Because those who experience BPD very early in life are believed to be at a higher risk of decreased lung function and other chronic breathing issues like apnea and asthma, the study of microbial balance in infant airways could provide doctors with important predictive information.
Researchers at the University of Alabama at Birmingham have determined there may be a link between microbial balance at birth and eventual lung and breathing problems, according to a study recently published in Scientific Reports.
Their study included 23 extremely low birth-weight (ELBW) babies and 10 full-term babies born at the UAB Women & Infants Center, as well as data provided by doctors at Drexel regarding 14 additional ELBW babies. All data was gathered within 6 hours of birth, either by caesarean section or vaginally.
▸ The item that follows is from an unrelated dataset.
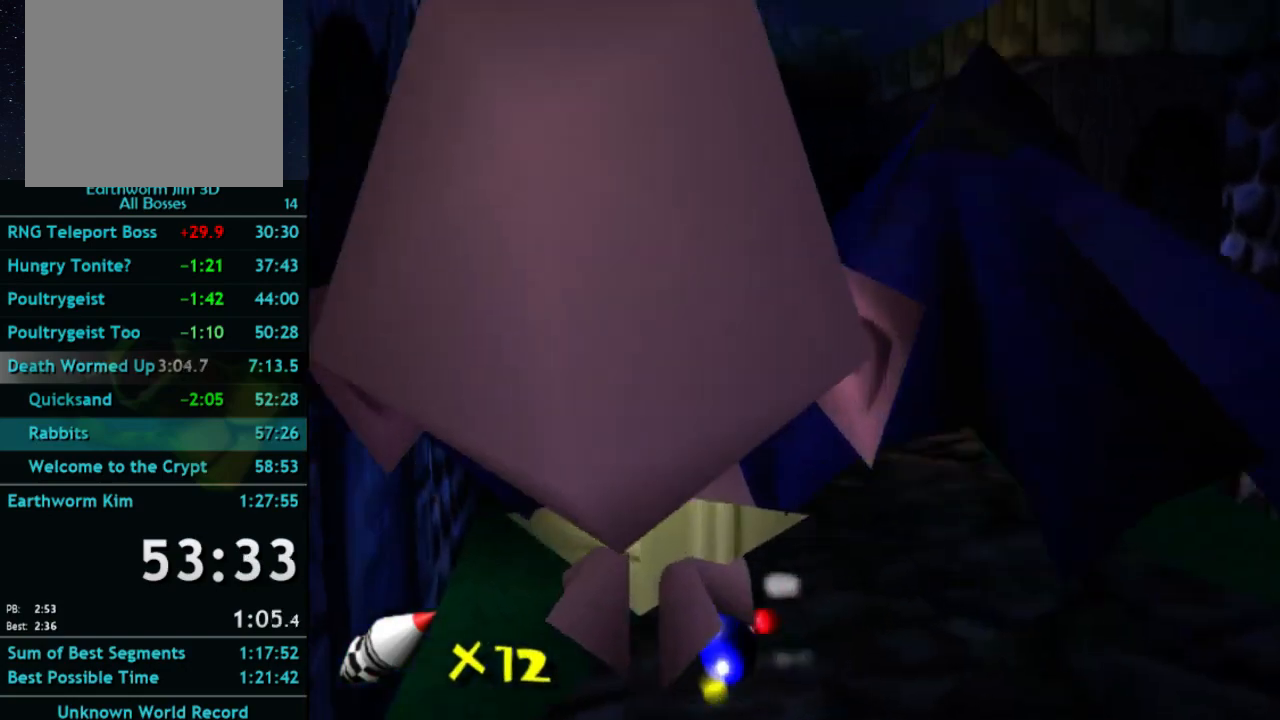
{"buttons": [], "left_stick": "up", "right_stick": "center", "events": [[300, "A", "down"], [367, "A", "up"]]}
Because the infants were born by either method, the researchers believe the microbial DNA is delivered transplacentally, but do not confirm that in their study. The microbes were found in infants born as early as 24 weeks.
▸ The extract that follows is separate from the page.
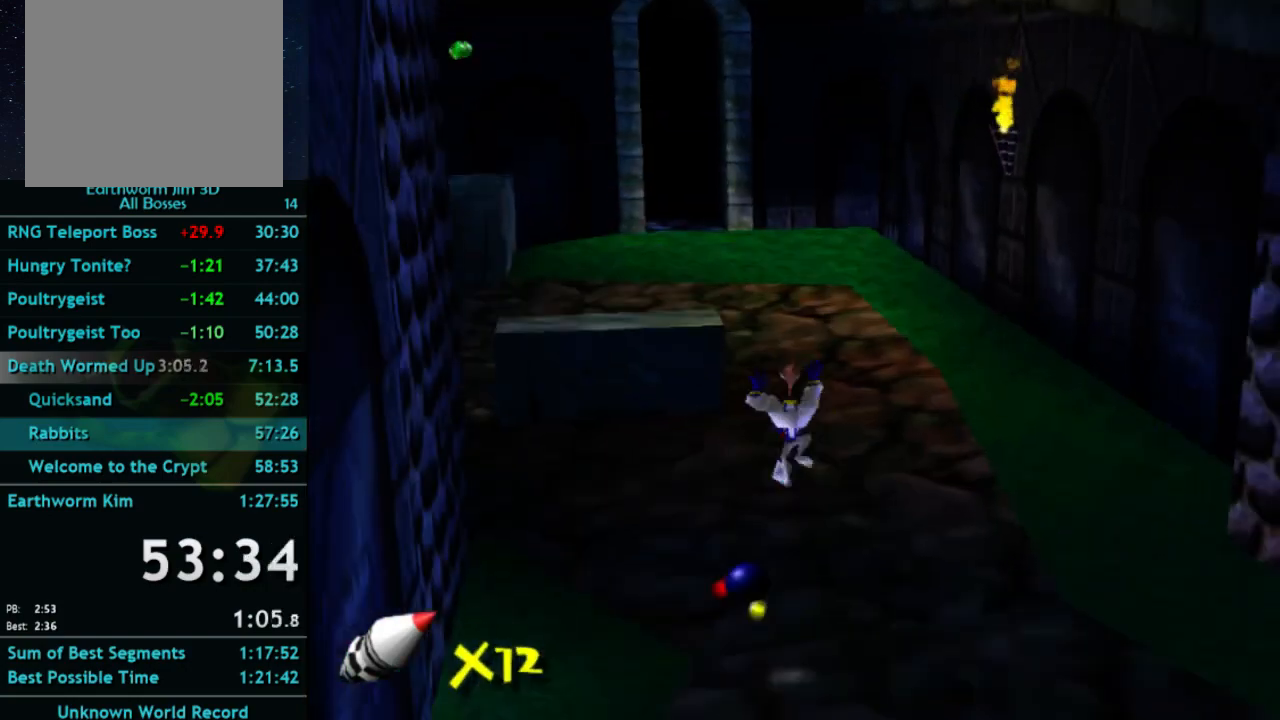
{"buttons": [], "left_stick": "up", "right_stick": "center", "events": [[200, "A", "down"], [300, "A", "up"]]}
Many of the ELBW infants were found to develop bronchopulmonary dysplasia (BPD), an often life-threatening lung condition commonly associated with prematurity. Those predisposed to BPD were observed to have an abnormal microbial balance in their airways, as compared to the full-term and ELBW-resistant babies. “For five ELBW infants who later developed BPD,” the authors write, “the researchers collected periodic airway microbiome samples from birth through 9 weeks and saw extremely similar patterns of change in the microbiomes over time.” The children predisposed to BPD displayed a lower prevalence of Lactobacillus than those children described as “BPD-resistant.”
Because those who experience BPD very early in life are believed to be at a higher risk of decreased lung function and other chronic breathing issues like apnea and asthma, the study of microbial balance in infant airways could provide doctors with important predictive information. The researchers speculate that “the early airway microbiome may prime the developing pulmonary immune system, and dysbiosis in its development may set the stage for subsequent lung disease.”